A jury found Durst guilty of first-degree murder for Berman’s death in September.

Durst would serve less than three months of his life sentence.

Two days after sentencing, prosecutors in New York filed charges of second-degree murder against Durst for the disappearance of his wife Kathie Durst, who hasn’t been seen since 1982.

“He’s been wrongfully accused for 40 years of complicity in his wife’s disappearance,” Deguerin said.

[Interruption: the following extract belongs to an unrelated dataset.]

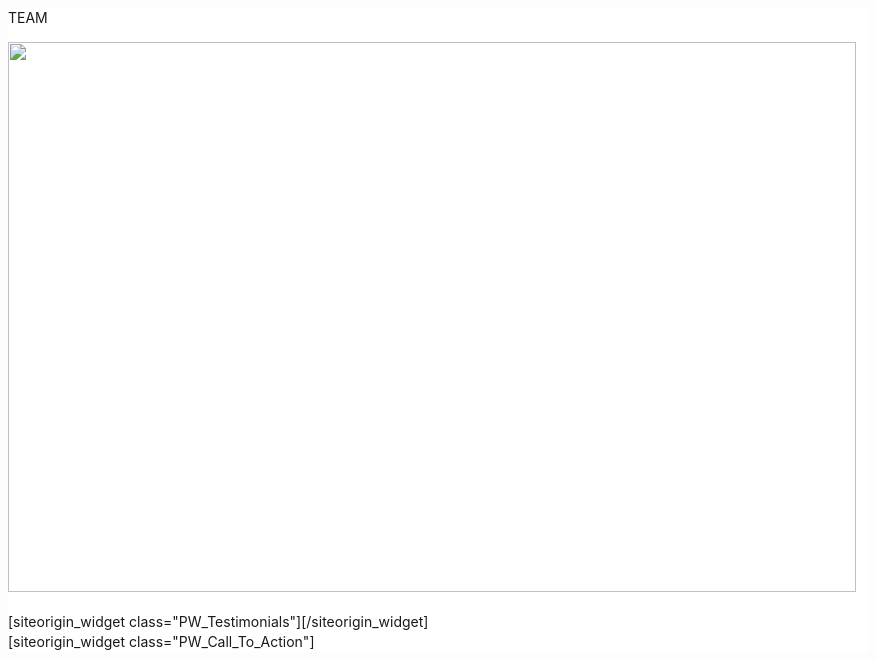 TEAM</a></p></div></div></div></div><div id="pgc-1582-8-1"  class="panel-grid-cell"  data-weight="0.5" ><div id="panel-1582-8-1-0" class="so-panel widget widget_black-studio-tinymce widget_black_studio_tinymce panel-first-child panel-last-child" data-index="18" data-style="{&quot;background_display&quot;:&quot;tile&quot;,&quot;featured_widgets&quot;:&quot;&quot;,&quot;bigger_title&quot;:&quot;&quot;}" ><div class="textwidget"><p><img class="aligncenter wp-image-1406 size-full" src="http://ihtusa.com/wp-content/uploads/2015/04/jen-ohlson-ben-bentzin.jpg" alt="" width="848" height="550" /></p></div></div></div></div><div id="pg-1582-9"  class="panel-grid panel-has-style"  data-style="{&quot;padding&quot;:&quot;60px&quot;,&quot;background&quot;:&quot;#eeeeee&quot;,&quot;background_image_attachment&quot;:&quot;5756&quot;,&quot;background_display&quot;:&quot;tile&quot;,&quot;bottom_margin&quot;:&quot;0px&quot;,&quot;row_stretch&quot;:&quot;full&quot;,&quot;cell_alignment&quot;:&quot;flex-start&quot;}" ><div class="siteorigin-panels-stretch panel-row-style panel-row-style-for-1582-9" data-stretch-type="full" ><div id="pgc-1582-9-0"  class="panel-grid-cell"  data-weight="1" ><div id="panel-1582-9-0-0" class="so-panel widget widget_pw_testimonials widget-testimonials panel-first-child panel-last-child" data-index="19" data-style="{&quot;background_display&quot;:&quot;tile&quot;,&quot;featured_widgets&quot;:&quot;&quot;,&quot;bigger_title&quot;:true}" ><div class="widget-title--big panel-widget-style panel-widget-style-for-1582-9-0-0" >[siteorigin_widget class="PW_Testimonials"]<input type="hidden" value="{&quot;instance&quot;:{&quot;title&quot;:&quot;WHAT OUR CUSTOMERS ARE SAYING&quot;,&quot;autocycle&quot;:&quot;yes&quot;,&quot;interval&quot;:15000,&quot;testimonials&quot;:{&quot;2&quot;:{&quot;id&quot;:&quot;2&quot;,&quot;quote&quot;:&quot;The adidas Spirit Challenge inspired my students and me. One of my 8th graders made it into the top 5. He ran in the gym announcing \&quot;I am going to win it coach!\&quot; He busted out 31 minutes in the yellow zone and stayed after school to do free weights. Thanks for inspiring us to do so much more.&quot;,&quot;author&quot;:&quot;Kirk Emerine&quot;,&quot;author_description&quot;:&quot;PE Teacher&quot;},&quot;3&quot;:{&quot;id&quot;:&quot;3&quot;,&quot;quote&quot;:&quot;I am a better teacher and person because of IHT. You have assembled an amazing team of caring individuals with a remarkable product. I\u2019ve always felt like a person, not a purchase order. It\u2019s an honor to be a part of it. I can&#039;t wait to see where it takes us all.&quot;,&quot;author&quot;:&quot;Doug Hallberg&quot;,&quot;author_description&quot;:&quot;PE Teacher&quot;},&quot;4&quot;:{&quot;id&quot;:&quot;4&quot;,&quot;quote&quot;:&quot;I used IHT\u2019s web resources to seamlessly integrate the heart rate technology into my classes in seconds. It\u2019s not often you can make that kind of a turnaround when it comes to technology. My students spent the majority of class in their zone! My expectations have already been exceeded.&quot;,&quot;author&quot;:&quot;John Dunlop&quot;,&quot;author_description&quot;:&quot;Athletic Coordinator\/PE Teacher&quot;},&quot;5&quot;:{&quot;id&quot;:&quot;5&quot;,&quot;quote&quot;:&quot;Thanks for developing such a great product! I am SUPER excited about the Spirit System and the ability to add hundreds of different tracking pieces into the program! How awesome is that?&quot;,&quot;author&quot;:&quot;Melody Hamilton&quot;,&quot;author_description&quot;:&quot;PE Administrator&quot;}}},&quot;args&quot;:{&quot;before_widget&quot;:&quot;&lt;div id=\&quot;panel-1582-9-0-0\&quot; class=\&quot;so-panel widget widget_pw_testimonials widget-testimonials panel-first-child panel-last-child\&quot; data-index=\&quot;19\&quot; data-style=\&quot;{&amp;quot;background_display&amp;quot;:&amp;quot;tile&amp;quot;,&amp;quot;featured_widgets&amp;quot;:&amp;quot;&amp;quot;,&amp;quot;bigger_title&amp;quot;:true}\&quot; &gt;&lt;div class=\&quot;widget-title--big panel-widget-style panel-widget-style-for-1582-9-0-0\&quot; &gt;&quot;,&quot;after_widget&quot;:&quot;&lt;\/div&gt;&lt;\/div&gt;&quot;,&quot;before_title&quot;:&quot;&lt;h3 class=\&quot;widget-title\&quot;&gt;&lt;span class=\&quot;widget-title__inline\&quot;&gt;&quot;,&quot;after_title&quot;:&quot;&lt;\/span&gt;&lt;\/h3&gt;&quot;,&quot;widget_id&quot;:&quot;widget-9-0-0&quot;}}" />[/siteorigin_widget]</div></div></div></div></div><div id="pg-1582-10"  class="panel-grid panel-has-style"  data-style="{&quot;background&quot;:&quot;#f5f5f5&quot;,&quot;background_image_attachment&quot;:&quot;5761&quot;,&quot;background_display&quot;:&quot;tile&quot;,&quot;bottom_margin&quot;:&quot;0px&quot;,&quot;row_stretch&quot;:&quot;full&quot;,&quot;cell_alignment&quot;:&quot;flex-start&quot;}" ><div class="siteorigin-panels-stretch panel-row-style panel-row-style-for-1582-10" data-stretch-type="full" ><div id="pgc-1582-10-0"  class="panel-grid-cell"  data-weight="1" ><div id="panel-1582-10-0-0" class="so-panel widget widget_pw_call_to_action widget-call-to-action panel-first-child panel-last-child" data-index="20" data-style="{&quot;background_display&quot;:&quot;tile&quot;,&quot;font_color&quot;:&quot;#ffffff&quot;,&quot;featured_widgets&quot;:&quot;&quot;,&quot;bigger_title&quot;:&quot;&quot;}" ><div class="panel-widget-style panel-widget-style-for-1582-10-0-0" >[siteorigin_widget class="PW_Call_To_Action"]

Deguerin first met Durst back in 2001, when the multi-millionaire was accused of killing his elderly neighbor in Galveston.

Durst had been living in Galveston at the time. He was wearing a disguise and pretending to be a deaf, mute woman.

Durst was accused of cutting up the body of Morris Black and throwing bags of the body parts into Galveston Bay. Black’s head was never found.

Deguerin claimed it was self-defense, and a jury agreed. Durst was acquitted of murder.

“Bob had a mind of his own and his own ideas,” Deguerin said.

Deguerin said that although Durst was in custody in California, he died a Houston resident, and has a condo in Rice Village.

In 2014, Durst was fined $500 after he was caught on video urinating on the candy rack at the CVS pharmacy off Kirby in Rice Village.

“He’s always been a loner,” Deguerin said. “He’s always been viewed by his contemporaries as a little bit odd. That’s explained pretty thoroughly by the fact that he’s on the autism spectrum.”